I can't say that watching these breaking changes occur is unexpected. But I think there's value in documenting a real use case of web software that's meant to last on its own for so long. With any luck, I'll be here in another five years to give another status update. If not, hopefully my DMS can fill you in for me.
"Give. Me. The data."
That's what many Quantified Self adherents said back in 2011 when Apple admitted that they accidentally had their phone save a database of geopositional data over recent past months. Apple promised to delete most of the database in the next update.
That bug didn't sound bad to me, it sounded awesome! I grabbed that database as quickly as I could, and looked for a service to continue the geoposition scraping so I could implement a location predictor.

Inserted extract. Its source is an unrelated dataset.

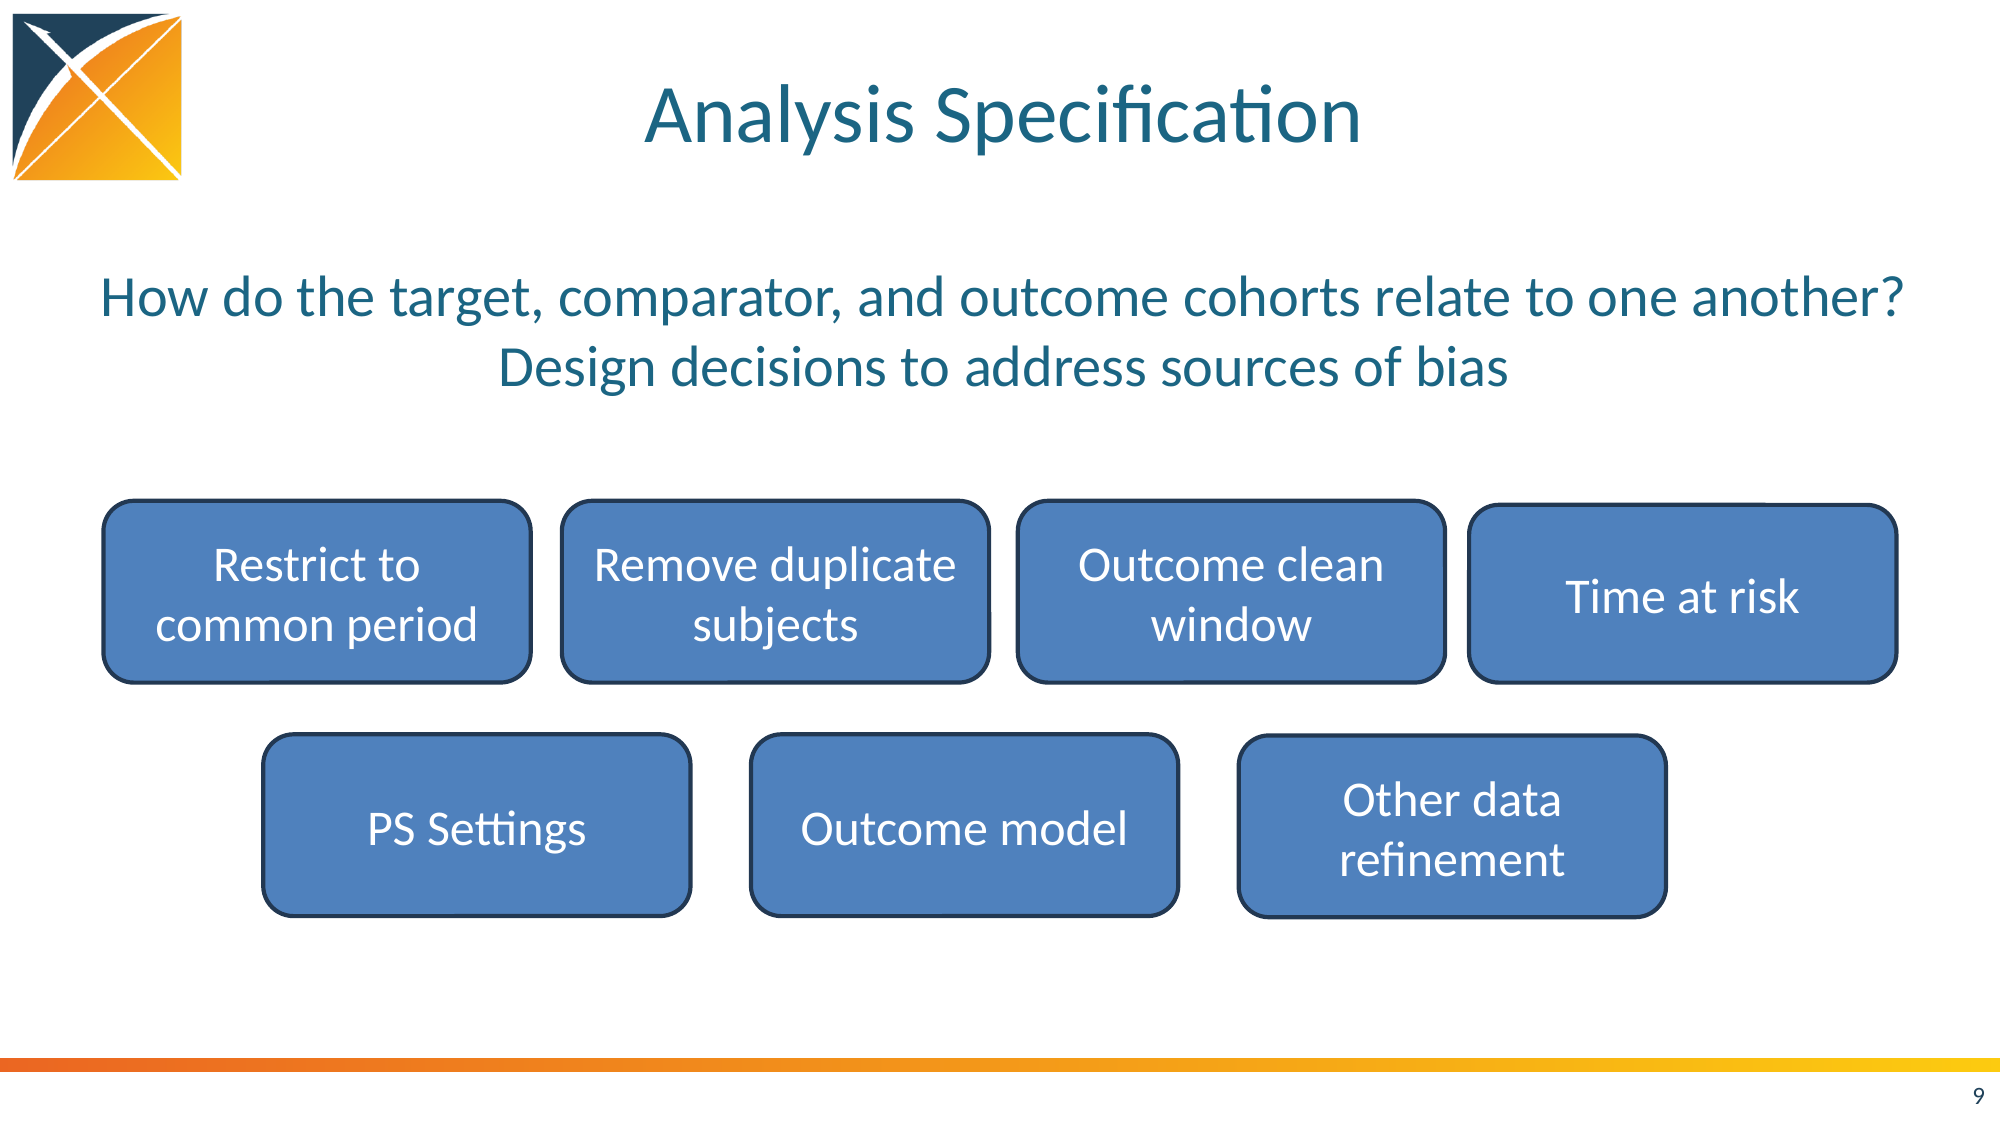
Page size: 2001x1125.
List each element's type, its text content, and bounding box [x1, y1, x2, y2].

Users can securely store and manage their personal location data, and grant researchers access to portions of that data as they choose.
That's quite the magnanimous service! Neither the users who run the app nor the researchers who gather the data are paying anything for the service. We're users, but we're not paying customers. The NYTLabs must be running it out of the goodness of their own hearts, and the users and researched are indebted to them.
The downside became apparent pretty quickly. As there are no paying customers, the service doesn't get a lot of monitoring or attention. API calls can take a minute or more. Sometimes they fail, and sometimes the service simply goes down for days. The only appeal we can make as users are emotional appeals. We have no financial leverage.
Given that I'm not the customer of OpenPaths, but my data is the product, I went searching for a redundant service where I am the customer. I came across FollowMee, another app with the same feature set. It's a paid service, and the developer is responsive on their bulletin board. I've installed it as a backup and potential replacement for OpenPaths.
There's a saying that generally holds true of online services:
If you're not the customer, you're the product.
That's why I'm running both the free service OpenPaths, to share my geopositional data with researchers, and the paid service FollowMee, for some assurance the service will work while I pay for it. I'll continue to run FollowMee along OpenPaths while they both do their respective jobs.